Bacaan yang disediakan
□ □ □
Sabtu, 02 Februari 2019

Mampukah Saya Menjadi Double Agent?

"Sebab menyebut diri seorang pustakawan itu mudah, tapi berproses menjadi pustakawan itu yang lebih yang sulit. "
Seandainya saat itu saya melanjutkan di Jurusan Komunikasi dan Penyiaran Islam Universitas Muhammadiyah Yogyakarta (UMY), mungkin sekarang saya akan menjadi pendakwah yang ber-Vespa (he..2, guyon). Tapi, takdir mengatakan lain. Saya akhirnya lebih memilih jurusan diploma perpustakaan karena saya anggap biaya kuliahnya lebih murah. Kisah awal pemilihan jurusan inilah yang akhirnya saya menjadi pustakawan hingga sekarang. Alhamdulillah.

Sungguh saya tidak menyesal menjadi seorang pustakawan, bekerja di perpustakaan sejak dari mahasiswa hingga sekarang. Ini bukan lebay, tapi sejujurnya saya ungkapkan apa adanya. Harus saya akui, perpustakaan adalah tempat dimana saya menemukan pilihan hidup dengan penuh kemerdekaan, sadar dan tanpa paksaan. Boleh dibilang, menjadi pustakawan dan bekerja di perpustakaan adalah laboratorium kehidupan saya sendiri di tengah kehidupan yang penuh tantangan ini.

Mampukah Saya Menjadi Double Agent?
□ □ □
Baris yang disediakan
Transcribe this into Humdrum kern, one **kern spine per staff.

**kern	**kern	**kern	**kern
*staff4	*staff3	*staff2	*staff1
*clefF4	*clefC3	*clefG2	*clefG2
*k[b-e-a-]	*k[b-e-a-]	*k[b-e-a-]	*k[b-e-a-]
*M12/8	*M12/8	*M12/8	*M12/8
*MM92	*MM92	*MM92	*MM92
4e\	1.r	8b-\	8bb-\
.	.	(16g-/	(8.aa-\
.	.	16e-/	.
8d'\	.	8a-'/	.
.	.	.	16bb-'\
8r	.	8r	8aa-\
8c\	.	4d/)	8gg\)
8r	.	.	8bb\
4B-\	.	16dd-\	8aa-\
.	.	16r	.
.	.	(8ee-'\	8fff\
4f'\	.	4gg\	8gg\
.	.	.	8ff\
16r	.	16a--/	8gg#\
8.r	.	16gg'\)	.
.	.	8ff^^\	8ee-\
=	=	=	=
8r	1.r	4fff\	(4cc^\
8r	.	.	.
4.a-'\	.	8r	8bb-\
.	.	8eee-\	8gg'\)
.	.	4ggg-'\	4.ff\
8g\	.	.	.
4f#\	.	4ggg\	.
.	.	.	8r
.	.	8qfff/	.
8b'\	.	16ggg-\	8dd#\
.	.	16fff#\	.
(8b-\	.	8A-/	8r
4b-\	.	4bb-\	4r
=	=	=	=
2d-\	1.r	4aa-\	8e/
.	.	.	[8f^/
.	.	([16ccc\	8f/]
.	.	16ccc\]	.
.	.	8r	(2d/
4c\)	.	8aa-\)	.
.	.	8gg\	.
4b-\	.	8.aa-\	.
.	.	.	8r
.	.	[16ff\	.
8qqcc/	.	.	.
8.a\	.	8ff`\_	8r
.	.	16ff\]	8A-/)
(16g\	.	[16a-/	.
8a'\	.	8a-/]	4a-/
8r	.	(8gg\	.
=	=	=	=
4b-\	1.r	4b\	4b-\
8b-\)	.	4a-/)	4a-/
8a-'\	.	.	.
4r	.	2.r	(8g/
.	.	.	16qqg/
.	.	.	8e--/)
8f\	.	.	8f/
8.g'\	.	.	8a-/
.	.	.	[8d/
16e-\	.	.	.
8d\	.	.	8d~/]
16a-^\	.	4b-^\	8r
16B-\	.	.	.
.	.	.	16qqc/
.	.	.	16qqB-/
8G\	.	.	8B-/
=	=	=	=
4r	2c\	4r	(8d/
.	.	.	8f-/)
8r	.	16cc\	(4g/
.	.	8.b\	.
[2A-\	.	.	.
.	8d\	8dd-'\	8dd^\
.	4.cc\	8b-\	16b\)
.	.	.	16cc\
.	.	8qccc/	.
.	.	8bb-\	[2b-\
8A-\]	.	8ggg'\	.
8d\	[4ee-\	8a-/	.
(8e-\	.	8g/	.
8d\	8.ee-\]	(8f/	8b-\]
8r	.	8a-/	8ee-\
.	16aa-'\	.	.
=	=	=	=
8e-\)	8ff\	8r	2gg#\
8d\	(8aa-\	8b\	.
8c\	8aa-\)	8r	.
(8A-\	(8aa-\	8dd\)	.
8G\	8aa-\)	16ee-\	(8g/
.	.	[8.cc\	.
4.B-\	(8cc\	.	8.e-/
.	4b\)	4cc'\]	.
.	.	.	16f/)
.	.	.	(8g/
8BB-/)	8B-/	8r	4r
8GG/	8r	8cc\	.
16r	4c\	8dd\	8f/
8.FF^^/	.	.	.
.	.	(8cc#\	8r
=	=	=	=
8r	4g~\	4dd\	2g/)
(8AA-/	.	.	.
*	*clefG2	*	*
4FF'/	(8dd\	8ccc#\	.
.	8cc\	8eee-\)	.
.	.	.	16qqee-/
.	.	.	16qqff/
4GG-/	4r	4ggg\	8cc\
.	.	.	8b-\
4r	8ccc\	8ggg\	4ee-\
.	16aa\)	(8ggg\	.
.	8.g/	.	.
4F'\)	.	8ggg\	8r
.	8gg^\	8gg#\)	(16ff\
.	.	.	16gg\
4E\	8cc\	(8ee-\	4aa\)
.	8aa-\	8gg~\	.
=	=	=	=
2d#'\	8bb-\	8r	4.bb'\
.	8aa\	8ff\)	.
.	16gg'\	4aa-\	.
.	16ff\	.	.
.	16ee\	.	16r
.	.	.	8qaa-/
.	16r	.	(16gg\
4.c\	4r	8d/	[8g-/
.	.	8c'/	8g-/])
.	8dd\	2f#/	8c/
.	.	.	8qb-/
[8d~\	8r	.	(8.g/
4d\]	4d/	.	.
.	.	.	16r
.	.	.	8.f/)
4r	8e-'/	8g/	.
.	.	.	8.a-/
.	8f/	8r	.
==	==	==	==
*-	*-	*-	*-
□ □ □
Tugas yang diberikan 1
Terjemahkan ke dalam bahasa Inggris kalimat dari bacaan tentang menjadi pustakawan ini: "Sungguh saya tidak menyesal menjadi seorang pustakawan, bekerja di perpustakaan sejak dari mahasiswa hingga sekarang."
Tugas yang diberikan 2
Tuliskan lanjutan bacaan tentang menjadi pustakawan, dimulai setelah kalimat terakhir yang tercantum.

Jawaban 1
I truly do not regret becoming a librarian, working in a library from my student days until now.

Jawaban 2
Pustakawan bagi saya sendiri adalah seorang yang harus paham dengan dunia aksara. Itu saja dulu. Terlepas era sekarang sering kali dihubungkan dengan kemajuan teknologi hingga memunculkan sebutan profesi konon dengan nama yang lebih 'modern' misal semacam spesialis informasi, pengelola aset digital seperti yang digaungkan Kang Yogi, dan apalah sejenisnya, tapi menurut hemat saya adalah tetap satu, yakni kemampuan memahami dan memaknai kumpulan aksara.
Baca Juga: Pustakawan Data

 

Autokritik

Atas hal itu, saya jadi bisa melihat dalam profesi sendiri, katakanlah sebagai autokritik pribadi. Selama bekerja di perpustakaan yang berbeda-beda mulai dari perpustakaan pribadi, sekolah, umum, khusus (lembaga), semuanya itu bermuara pada pemahaman kumpulan aksara pada koleksinya. Kalaupun ada hal teknis-teknis, itu hanya sisi pengelolaan dalam upaya memudahkan saja. Oleh karenanya, ketika salah satu penulis sekaligus pengelola perpustakaan, yakni Muhidin M.Dahlan pernah mengatakan bahwa budaya membuat resensi buku adalah pekerjaan utama dari seorang pustakawan, maka dengan lantang saya katakan setuju karena itu adalah bagian dari memahami kumpulan aksara.

Memahami kumpulan aksara dari waktu ke waktu merupakan 'tambang emas' bagi seorang pustakawan, dimana itu kelak akan menjadi akumulasi pengetahuan (tacit), yang apabila tidak di eksplisitkan, maka merupakan sebuah kerugian besar. Hasil memahami kumpulan aksara di padu dengan pengalaman kehidupan, maka akan membuat pustakawan semakin memiliki banyak imajinasi, dimana pada satu titik akan bisa saling bersinggungan. Titik yang bersinggungan itulah apa yang dinamakan dengan ide/gagasan.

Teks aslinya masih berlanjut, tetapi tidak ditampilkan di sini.